While this effort ultimately failed in its immediate goal due to the opposition of the Kennedy officials, it did serve to spur many to place Soviet Jewish interests onto a higher placement on the agenda of communal priorities. This episode warrants your literary attention as a classic lesson in effective communal activism.

Another excellent work, “JFK Conservative,” authored by journalist Ira Stoll, formerly managing editor of the New York Sun, was recently published by the same publisher as the previously cited work. While it presents a rather unique take on the ideological predispositions of the Kennedy political legacy, there is a segment dealing with Soviet Jewry that I wish to focus upon to serve as the core of this review.

The Kennedy relationship with the Jewish community had, throughout his career, been a warm one. In that, Stoll leaves no doubt whatsoever. However, as noted above, when it came to Soviet Jewry, and at times, the Middle East, things could have been better.

Nevertheless, Stoll relates an episode that occurred on the cusp of the end of the Kennedy era that only leaves us with the impression of the feeling of “what could have been.”

This is a saga related through Stoll by Lewis Weinstein, a Jewish leader, an attorney in a Boston law firm and a financial supporter of Kennedy’s political efforts.

Given the previous failures of the attempts to liberate Soviet Jewry, enters Weinstein, soon to assume the role of leadership of the Presidents’ Conference of Major American Jewish Organizations. The following is a direct quote from Stoll’s narrative.

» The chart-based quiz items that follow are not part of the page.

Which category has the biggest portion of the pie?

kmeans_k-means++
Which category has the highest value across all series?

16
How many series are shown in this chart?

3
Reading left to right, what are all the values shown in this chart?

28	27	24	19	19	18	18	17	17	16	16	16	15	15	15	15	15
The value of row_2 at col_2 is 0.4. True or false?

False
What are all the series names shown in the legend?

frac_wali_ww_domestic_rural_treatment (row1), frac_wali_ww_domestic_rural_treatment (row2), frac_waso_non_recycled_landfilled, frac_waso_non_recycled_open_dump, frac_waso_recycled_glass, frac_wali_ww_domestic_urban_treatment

When reading, please make note of the dates:

“By the fall of 1963, the deteriorating situation of the approximately three million Jews in Russia was beginning to attract broader international attention, particularly in the United States…

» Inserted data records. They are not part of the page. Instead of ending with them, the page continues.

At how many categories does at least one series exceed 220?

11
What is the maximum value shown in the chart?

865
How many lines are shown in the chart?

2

“When American Jewish organizations tried the usual route of having friendly members of Congress contact the State Department, they were rebuffed. The assistant secretary of state for congressional relations, Frederick Dutton, sent Sen. Kenneth Keating of New York a long letter acknowledging that Russian synagogues had been closed and Jewish cemeteries desecrated as part of ‘the long-term Soviet campaign against religion generally,’ but fretting that the American government could not do much about it. ‘It is doubtful if further protestations would be helpful to the Jews in the Soviet Union,’ the letter concluded.”

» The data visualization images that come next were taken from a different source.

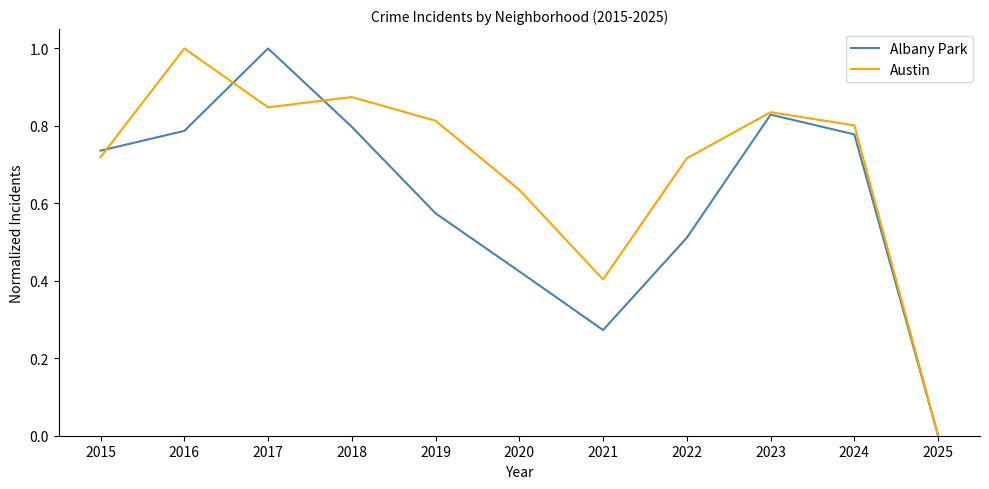

Rank the categories by Albany Park value from lowest to highest.

2025, 2021, 2020, 2022, 2019, 2015, 2024, 2016, 2018, 2023, 2017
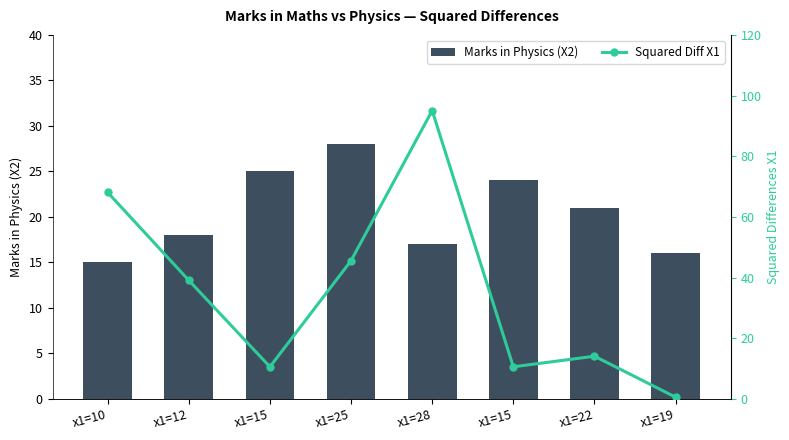

Reading left to right, list all the values displayed in this chart.

Marks in Physics (X2): x1=10=15.0	x1=12=18.0	x1=15=25.0	x1=25=28.0	x1=28=17.0	x1=15=24.0	x1=22=21.0	x1=19=16.0
Squared Diff X1: x1=10=68.1	x1=12=39.1	x1=15=10.6	x1=25=45.6	x1=28=95.1	x1=15=10.6	x1=22=14.1	x1=19=0.6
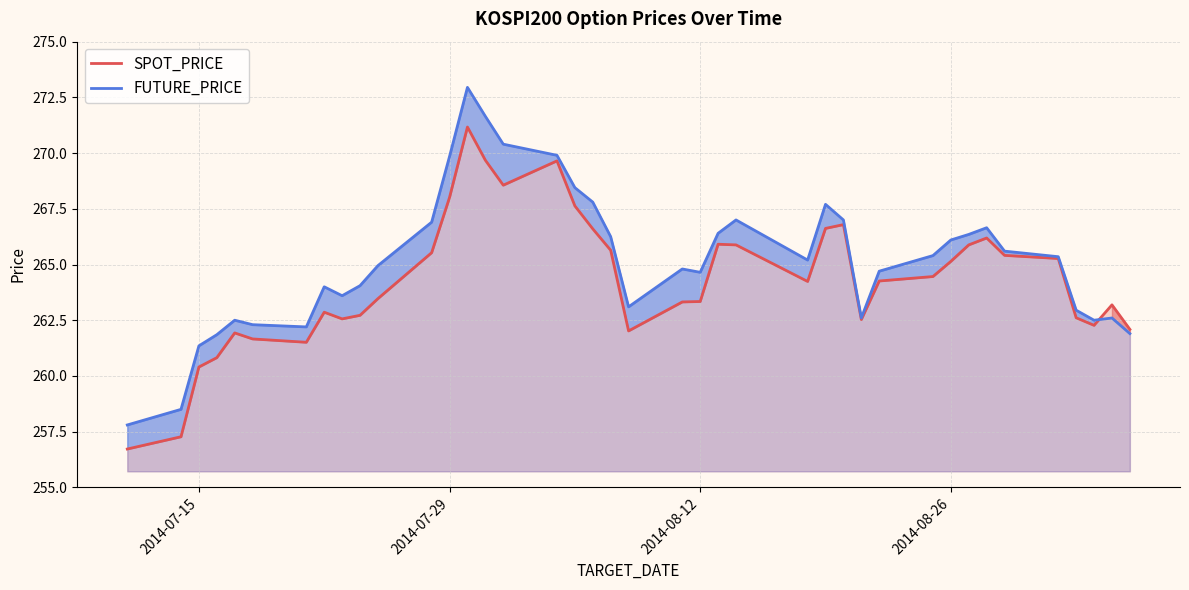

Which series has the widest spread of values?

FUTURE_PRICE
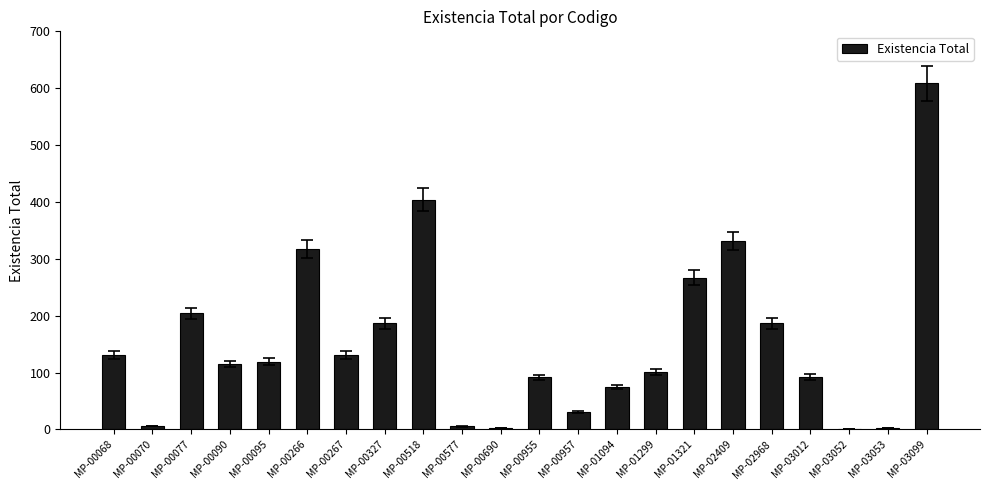

What is the sum of the values at MP-00518 and MP-00327?

590.3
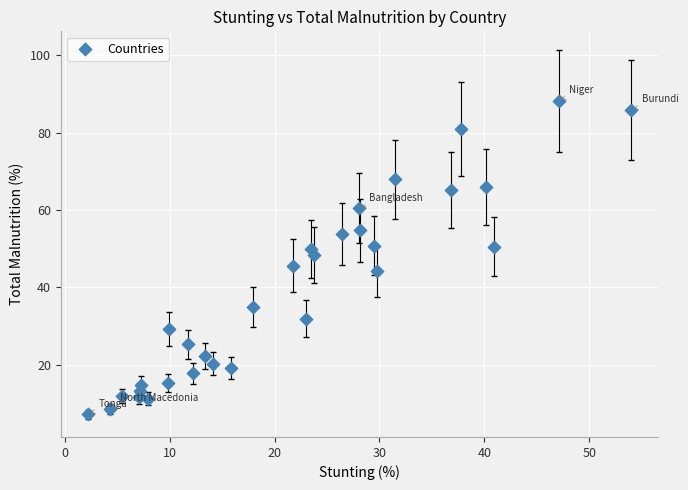

What is the range of X values (max minus min)?

51.8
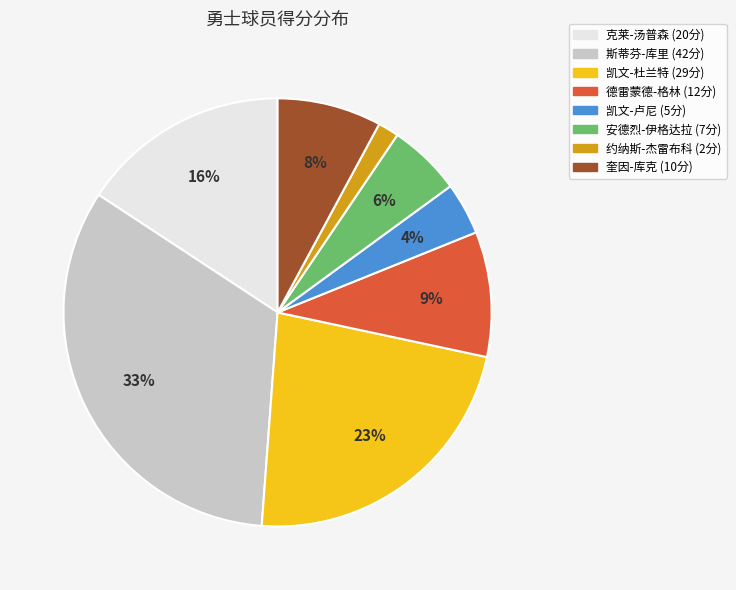

What is the ratio of the value at 凯文-卢尼 (5分) to the value at 安德烈-伊格达拉 (7分)?

0.7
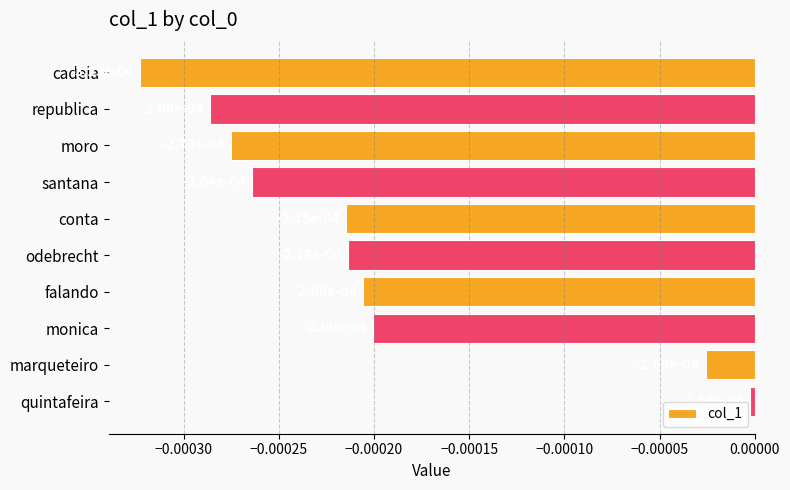

What position from the top is marqueteiro?

9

“Weinstein went to Robert Kennedy and succeeded in having a mention of the Soviet closing of synagogues included in Pres. Kennedy’s September 1963 speech to the UN General Assembly. Weinstein persuaded the President to have Averell Harriman, the former governor of New York who was undersecretary of state, raise the matter with Khrushchev during a negotiating mission to Moscow. In a White House meeting with President Kennedy in November [1963], Weinstein, who was soon to take over as chair of the Conference of Presidents of Major Jewish Organizations, launched into a plea on the issue. ‘You know, it’s getting pretty bad,’ Weinstein said. ‘There are murder trials going on. They call them economic trials, but the defendant is always a Jew. He’s charged with black market [trading] or something like that, he’s always convicted and executed. They are murder trials, in which the defendant is murdered, not the murderer.”

“Weinstein told Kennedy that Soviet authorities had slowed the flow of Jewish refugees to a trickle. And he said that no American president had intervened with Russian authorities on behalf of the Jews since Pres. Theodore Roosevelt protested to Tsar Nicholas II after the Kishinev massacre in 1903.”

“Kennedy replied, ‘Well here’s one president who’s ready to do something.’

“He told Weinstein to organize a conference in Washington on the Soviet Jewry problem. The president told Weinstein to schedule the conference for a time soon after Kennedy returned from an upcoming political trip to Dallas.”